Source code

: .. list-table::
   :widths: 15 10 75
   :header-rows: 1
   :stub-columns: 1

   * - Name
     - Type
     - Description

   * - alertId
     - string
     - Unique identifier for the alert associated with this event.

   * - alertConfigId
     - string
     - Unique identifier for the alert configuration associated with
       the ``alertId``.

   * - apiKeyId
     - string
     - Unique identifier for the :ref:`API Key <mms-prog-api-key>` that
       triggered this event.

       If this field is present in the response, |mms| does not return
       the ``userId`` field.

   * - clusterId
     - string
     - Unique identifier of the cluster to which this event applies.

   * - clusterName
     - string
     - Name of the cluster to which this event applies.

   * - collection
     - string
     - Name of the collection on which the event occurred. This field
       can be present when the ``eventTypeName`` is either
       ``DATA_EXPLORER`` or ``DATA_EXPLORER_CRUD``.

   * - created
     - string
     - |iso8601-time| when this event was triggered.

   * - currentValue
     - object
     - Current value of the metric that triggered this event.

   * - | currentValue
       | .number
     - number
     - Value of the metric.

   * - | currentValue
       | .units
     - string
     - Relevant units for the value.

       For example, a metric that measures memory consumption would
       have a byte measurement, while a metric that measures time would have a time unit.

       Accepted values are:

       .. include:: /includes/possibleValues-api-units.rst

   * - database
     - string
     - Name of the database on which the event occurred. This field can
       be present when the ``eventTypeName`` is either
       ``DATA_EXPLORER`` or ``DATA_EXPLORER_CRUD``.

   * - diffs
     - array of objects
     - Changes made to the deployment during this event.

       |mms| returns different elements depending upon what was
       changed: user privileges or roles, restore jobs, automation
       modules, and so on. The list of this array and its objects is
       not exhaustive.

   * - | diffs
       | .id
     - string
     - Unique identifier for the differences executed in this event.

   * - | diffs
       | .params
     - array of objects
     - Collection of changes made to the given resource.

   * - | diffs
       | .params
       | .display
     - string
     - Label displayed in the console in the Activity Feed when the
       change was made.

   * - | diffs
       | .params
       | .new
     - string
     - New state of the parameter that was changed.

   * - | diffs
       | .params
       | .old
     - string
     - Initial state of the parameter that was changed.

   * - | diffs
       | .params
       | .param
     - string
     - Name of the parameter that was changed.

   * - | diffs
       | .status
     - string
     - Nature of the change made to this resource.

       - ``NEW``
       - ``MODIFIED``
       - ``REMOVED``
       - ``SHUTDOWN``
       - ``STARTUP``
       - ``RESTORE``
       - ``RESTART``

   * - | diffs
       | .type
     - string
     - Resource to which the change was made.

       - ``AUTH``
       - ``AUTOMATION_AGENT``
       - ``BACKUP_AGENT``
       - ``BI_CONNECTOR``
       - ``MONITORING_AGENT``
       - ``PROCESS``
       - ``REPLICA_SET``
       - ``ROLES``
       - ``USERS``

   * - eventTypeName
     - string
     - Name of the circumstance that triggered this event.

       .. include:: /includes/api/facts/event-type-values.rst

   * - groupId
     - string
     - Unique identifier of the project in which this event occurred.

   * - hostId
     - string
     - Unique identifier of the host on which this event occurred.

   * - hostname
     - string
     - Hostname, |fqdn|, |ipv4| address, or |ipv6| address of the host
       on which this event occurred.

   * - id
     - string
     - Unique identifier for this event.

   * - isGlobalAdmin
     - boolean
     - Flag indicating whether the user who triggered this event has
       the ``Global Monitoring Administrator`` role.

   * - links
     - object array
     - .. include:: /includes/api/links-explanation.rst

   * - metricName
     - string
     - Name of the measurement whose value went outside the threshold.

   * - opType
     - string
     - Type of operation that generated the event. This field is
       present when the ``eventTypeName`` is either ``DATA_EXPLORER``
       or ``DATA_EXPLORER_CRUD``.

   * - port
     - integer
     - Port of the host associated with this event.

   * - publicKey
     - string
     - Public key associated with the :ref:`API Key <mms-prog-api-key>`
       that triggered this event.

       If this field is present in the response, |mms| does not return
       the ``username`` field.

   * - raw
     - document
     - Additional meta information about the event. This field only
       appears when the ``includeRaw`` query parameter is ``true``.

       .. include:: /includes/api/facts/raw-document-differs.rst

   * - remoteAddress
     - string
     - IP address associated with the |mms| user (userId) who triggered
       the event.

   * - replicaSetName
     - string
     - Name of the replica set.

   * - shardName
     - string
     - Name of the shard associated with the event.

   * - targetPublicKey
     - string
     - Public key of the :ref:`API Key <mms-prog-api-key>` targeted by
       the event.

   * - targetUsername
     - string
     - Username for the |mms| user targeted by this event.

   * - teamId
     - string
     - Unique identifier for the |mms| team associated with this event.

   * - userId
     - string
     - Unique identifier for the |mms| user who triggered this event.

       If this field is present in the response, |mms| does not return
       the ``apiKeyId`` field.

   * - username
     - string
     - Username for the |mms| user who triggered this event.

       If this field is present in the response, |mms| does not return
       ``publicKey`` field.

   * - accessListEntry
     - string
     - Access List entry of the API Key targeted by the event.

**What you should do:** Transcribe the records above exactly as they appear.

**Solution below:**
Source code

: .. list-table::
   :widths: 15 10 75
   :header-rows: 1
   :stub-columns: 1

   * - Name
     - Type
     - Description

   * - alertId
     - string
     - Unique identifier for the alert associated with this event.

   * - alertConfigId
     - string
     - Unique identifier for the alert configuration associated with
       the ``alertId``.

   * - apiKeyId
     - string
     - Unique identifier for the :ref:`API Key <mms-prog-api-key>` that
       triggered this event.

       If this field is present in the response, |mms| does not return
       the ``userId`` field.

   * - clusterId
     - string
     - Unique identifier of the cluster to which this event applies.

   * - clusterName
     - string
     - Name of the cluster to which this event applies.

   * - collection
     - string
     - Name of the collection on which the event occurred. This field
       can be present when the ``eventTypeName`` is either
       ``DATA_EXPLORER`` or ``DATA_EXPLORER_CRUD``.

   * - created
     - string
     - |iso8601-time| when this event was triggered.

   * - currentValue
     - object
     - Current value of the metric that triggered this event.

   * - | currentValue
       | .number
     - number
     - Value of the metric.

   * - | currentValue
       | .units
     - string
     - Relevant units for the value.

       For example, a metric that measures memory consumption would
       have a byte measurement, while a metric that measures time would have a time unit.

       Accepted values are:

       .. include:: /includes/possibleValues-api-units.rst

   * - database
     - string
     - Name of the database on which the event occurred. This field can
       be present when the ``eventTypeName`` is either
       ``DATA_EXPLORER`` or ``DATA_EXPLORER_CRUD``.

   * - diffs
     - array of objects
     - Changes made to the deployment during this event.

       |mms| returns different elements depending upon what was
       changed: user privileges or roles, restore jobs, automation
       modules, and so on. The list of this array and its objects is
       not exhaustive.

   * - | diffs
       | .id
     - string
     - Unique identifier for the differences executed in this event.

   * - | diffs
       | .params
     - array of objects
     - Collection of changes made to the given resource.

   * - | diffs
       | .params
       | .display
     - string
     - Label displayed in the console in the Activity Feed when the
       change was made.

   * - | diffs
       | .params
       | .new
     - string
     - New state of the parameter that was changed.

   * - | diffs
       | .params
       | .old
     - string
     - Initial state of the parameter that was changed.

   * - | diffs
       | .params
       | .param
     - string
     - Name of the parameter that was changed.

   * - | diffs
       | .status
     - string
     - Nature of the change made to this resource.

       - ``NEW``
       - ``MODIFIED``
       - ``REMOVED``
       - ``SHUTDOWN``
       - ``STARTUP``
       - ``RESTORE``
       - ``RESTART``

   * - | diffs
       | .type
     - string
     - Resource to which the change was made.

       - ``AUTH``
       - ``AUTOMATION_AGENT``
       - ``BACKUP_AGENT``
       - ``BI_CONNECTOR``
       - ``MONITORING_AGENT``
       - ``PROCESS``
       - ``REPLICA_SET``
       - ``ROLES``
       - ``USERS``

   * - eventTypeName
     - string
     - Name of the circumstance that triggered this event.

       .. include:: /includes/api/facts/event-type-values.rst

   * - groupId
     - string
     - Unique identifier of the project in which this event occurred.

   * - hostId
     - string
     - Unique identifier of the host on which this event occurred.

   * - hostname
     - string
     - Hostname, |fqdn|, |ipv4| address, or |ipv6| address of the host
       on which this event occurred.

   * - id
     - string
     - Unique identifier for this event.

   * - isGlobalAdmin
     - boolean
     - Flag indicating whether the user who triggered this event has
       the ``Global Monitoring Administrator`` role.

   * - links
     - object array
     - .. include:: /includes/api/links-explanation.rst

   * - metricName
     - string
     - Name of the measurement whose value went outside the threshold.

   * - opType
     - string
     - Type of operation that generated the event. This field is
       present when the ``eventTypeName`` is either ``DATA_EXPLORER``
       or ``DATA_EXPLORER_CRUD``.

   * - port
     - integer
     - Port of the host associated with this event.

   * - publicKey
     - string
     - Public key associated with the :ref:`API Key <mms-prog-api-key>`
       that triggered this event.

       If this field is present in the response, |mms| does not return
       the ``username`` field.

   * - raw
     - document
     - Additional meta information about the event. This field only
       appears when the ``includeRaw`` query parameter is ``true``.

       .. include:: /includes/api/facts/raw-document-differs.rst

   * - remoteAddress
     - string
     - IP address associated with the |mms| user (userId) who triggered
       the event.

   * - replicaSetName
     - string
     - Name of the replica set.

   * - shardName
     - string
     - Name of the shard associated with the event.

   * - targetPublicKey
     - string
     - Public key of the :ref:`API Key <mms-prog-api-key>` targeted by
       the event.

   * - targetUsername
     - string
     - Username for the |mms| user targeted by this event.

   * - teamId
     - string
     - Unique identifier for the |mms| team associated with this event.

   * - userId
     - string
     - Unique identifier for the |mms| user who triggered this event.

       If this field is present in the response, |mms| does not return
       the ``apiKeyId`` field.

   * - username
     - string
     - Username for the |mms| user who triggered this event.

       If this field is present in the response, |mms| does not return
       ``publicKey`` field.

   * - accessListEntry
     - string
     - Access List entry of the API Key targeted by the event.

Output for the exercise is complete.